A longer version of the original theme song was released in 1981 on a 45-rpm vinyl single on the MCA Records label. It peaked at 65 on the Billboard Hot 100 chart in 1981 and at 29 on the Adult Contemporary chart in 1982. A lightly remixed version then appeared on Carlisle's 1982 LP Steve Carlisle Sings WKRP in Cincinnati. The remix has appeared on some TV-theme compilation albums in place of the hit version.

===Music licensing===
The show's use of Blondie's "Heart of Glass" was widely credited with helping the song become a major U.S. hit, and the band's record label Chrysalis Records presented the producers with a gold record award for the song's album Parallel Lines. The gold record can be seen hanging on the wall in the "bullpen" set in many episodes.

The songs were often tied into episode plots, and some pieces of music were even used as running gags. For example, the doorbell chimes at Jennifer's penthouse apartment played "Fly Me to the Moon" (which was later replaced by "Beautiful Dreamer" for copyright reasons).

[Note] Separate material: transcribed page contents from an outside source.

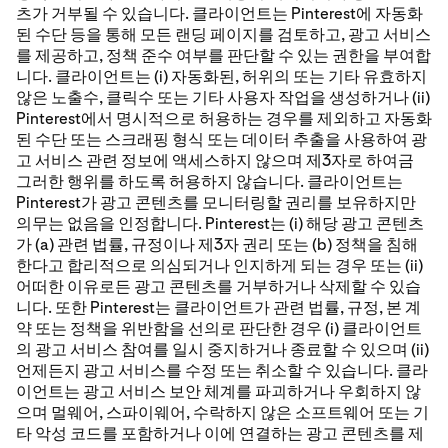
츠가 거부될 수 있습니다. 클라이언트는 Pinterest에 자동화
된 수단 등을 통해 모든 랜딩 페이지를 검토하고, 광고 서비스
를 제공하고, 정책 준수 여부를 판단할 수 있는 권한을 부여합
니다. 클라이언트는 (i) 자동화된, 허위의 또는 기타 유효하지
않은 노출수, 클릭수 또는 기타 사용자 작업을 생성하거나 (ii)
Pinterest에서 명시적으로 허용하는 경우를 제외하고 자동화
된 수단 또는 스크래핑 형식 또는 데이터 추출을 사용하여 광
고 서비스 관련 정보에 액세스하지 않으며 제3자로 하여금
그러한 행위를 하도록 허용하지 않습니다. 클라이언트는
Pinterest가 광고 콘텐츠를 모니터링할 권리를 보유하지만
의무는 없음을 인정합니다. Pinterest는 (i) 해당 광고 콘텐츠
가 (a) 관련 법률, 규정이나 제3자 권리 또는 (b) 정책을 침해
한다고 합리적으로 의심되거나 인지하게 되는 경우 또는 (ii)
어떠한 이유로든 광고 콘텐츠를 거부하거나 삭제할 수 있습
니다. 또한 Pinterest는 클라이언트가 관련 법률, 규정, 본 계
약 또는 정책을 위반함을 선의로 판단한 경우 (i) 클라이언트
의 광고 서비스 참여를 일시 중지하거나 종료할 수 있으며 (ii)
언제든지 광고 서비스를 수정 또는 취소할 수 있습니다. 클라
이언트는 광고 서비스 보안 체계를 파괴하거나 우회하지 않
으며 멀웨어, 스파이웨어, 수락하지 않은 소프트웨어 또는 기
타 악성 코드를 포함하거나 이에 연결하는 광고 콘텐츠를 제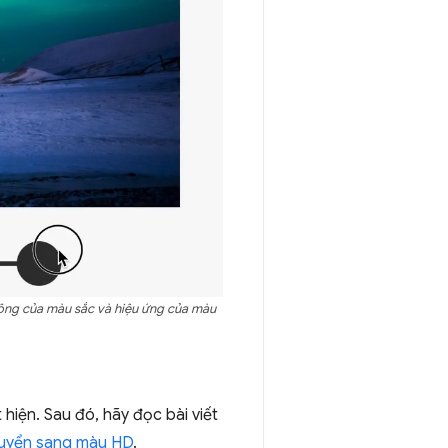
động của màu sắc và hiệu ứng của màu
hiện. Sau đó, hãy đọc bài viết
uyển sang màu HD
.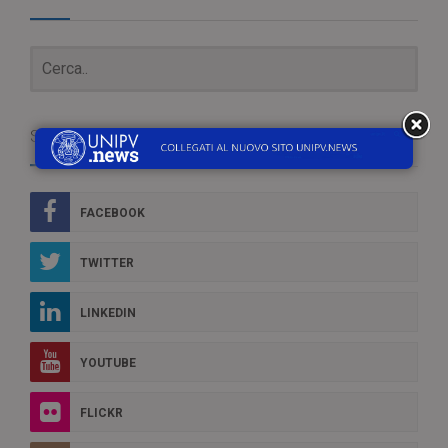
Social Box
FACEBOOK
TWITTER
LINKEDIN
YOUTUBE
FLICKR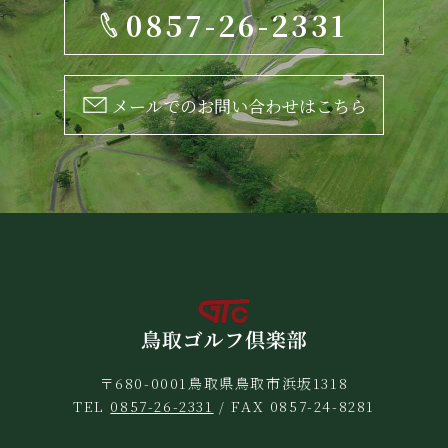
0857-26-2331
メールでのお問い合わせはこちら
〒680-0001鳥取県鳥取市浜坂1318
TEL
0857-26-2331
/ FAX 0857-24-8281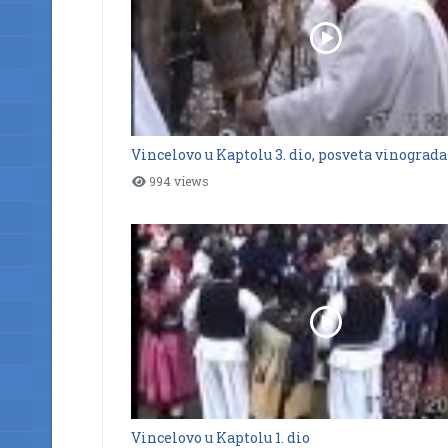
Vincelovo u Kaptolu 3. dio, posveta vinograda
994 views
Vincelovo u Kaptolu 1. dio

Wilson has commented that WKRP was videotaped rather than filmed because at the time, music-licensing fees were lower for videotaped programs, a loophole that was intended to accommodate variety shows. Music licensing deals that were cut at the time of production covered only a limited number of years, but when the show entered syndication shortly after its 1982 cancellation, most of the original music remained intact because the licensing deals were still active. After the licenses had expired, later syndicated versions of the show did not feature the music as first broadcast, with stock production music inserted in place of the original songs to avoid paying additional royalties. In some cases (such as during scenes with dialogue over background music), some of the characters' lines were dubbed by soundalike actors, a practice evident in all prints of the show issued since the early 1990s, including those used for its late-1990s run on Nick at Nite.

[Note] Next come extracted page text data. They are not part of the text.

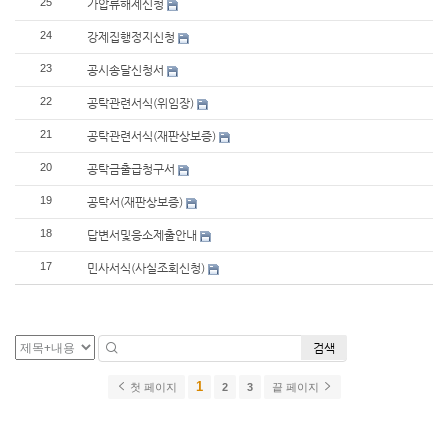
25
가압류해제신청
24
강제집행정지신청
23
공시송달신청서
22
공탁관련서식(위임장)
21
공탁관련서식(재판상보증)
20
공탁금출급청구서
19
공탁서(재판상보증)
18
답변서및응소제출안내
17
민사서식(사실조회신청)
검색
1
첫 페이지
2
3
끝 페이지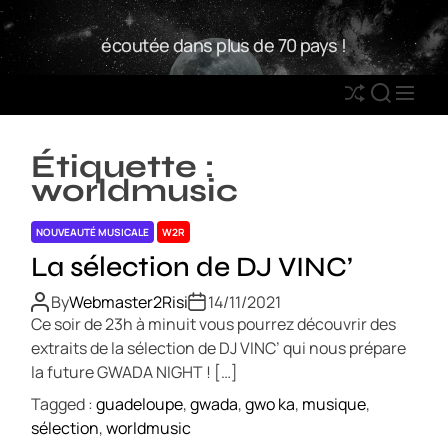
S
W
k
écoutée dans plus de 70 pays !
2
i
R
p
S
S
M
t
h
E
E
o
u
A
N
c
Étiquette :
ff
R
U
o
worldmusic
l
C
n
e
H
t
NOUVEAUTÉ MUSICALE
W2R
e
La sélection de DJ VINC’
n
t
By
Webmaster2Risi
14/11/2021
Ce soir de 23h à minuit vous pourrez découvrir des
extraits de la sélection de DJ VINC’ qui nous prépare
la future GWADA NIGHT ! […]
Tagged :
guadeloupe
,
gwada
,
gwo ka
,
musique
,
sélection
,
worldmusic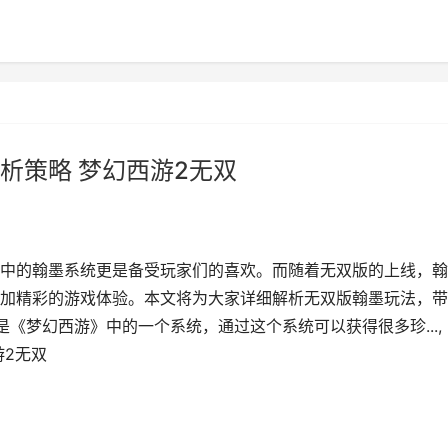
析策略 梦幻西游2无双
中的翰墨系统更是备受玩家们的喜欢。而随着无双版的上线，翰
加精彩的游戏体验。本文将为大家详细解析无双版翰墨玩法，带
是《梦幻西游》中的一个系统，通过这个系统可以获得很多珍...,
游2无双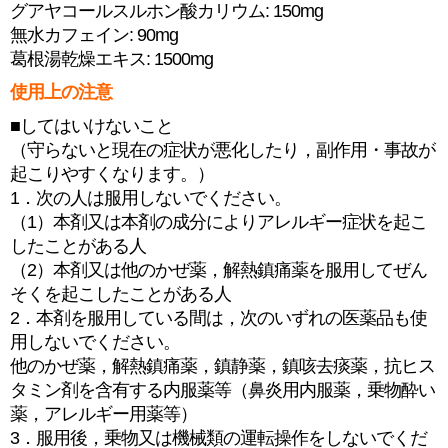
グアヤコールスルホン酸カリウム: 150mg
無水カフェイン: 90mg
葛根湯乾燥エキス: 1500mg
使用上の注意
■してはいけないこと
（守らないと現在の症状が悪化したり，副作用・事故が
起こりやすくなります。）
1．次の人は服用しないでください。
（1）本剤又は本剤の成分によりアレルギー症状を起こ
したことがある人
（2）本剤又は他のかぜ薬，解熱鎮痛薬を服用してぜん
そくを起こしたことがある人
2．本剤を服用している間は，次のいずれの医薬品も使
用しないでください。
他のかぜ薬，解熱鎮痛薬，鎮静薬，鎮咳去痰薬，抗ヒス
タミン剤を含有する内服薬等（鼻炎用内服薬，乗物酔い
薬，アレルギー用薬等）
3．服用後，乗物又は機械類の運転操作をしないでくだ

The expense of procuring licenses for the original music delayed release of a DVD set for years. When a Season 1 set was finally released, much of the music was again replaced and the soundalike vocal dubs were present. Some scenes were shortened or cut entirely, but some deleted scenes that had not been included in the original broadcast were added.

==Home media==
20th Century Fox Home Entertainment released the first season of WKRP on DVD in region 1 in 2007, with a number of music replacements. Sales of the set were poor, and Fox released no further seasons.

In 2014, Shout! Factory acquired rights to the series for DVD release. Shout! had planned to include all of the copyrighted music that originally aired on the show, and obtained the rights to include what they called "the vast majority of the music", but explained, "In a few cases, it was simply impossible to get the rights." Most of the dialogue dubs done for the 1990s syndication airings were removed, and the original dialogue restored. This release presented the second-season episode "Filthy Pictures" and the third-season episode "Dr. Fever and Mr. Tide" in their original hour-long formats instead of the syndicated two-part versions, bringing the episode count from 90 episodes to 88 episodes.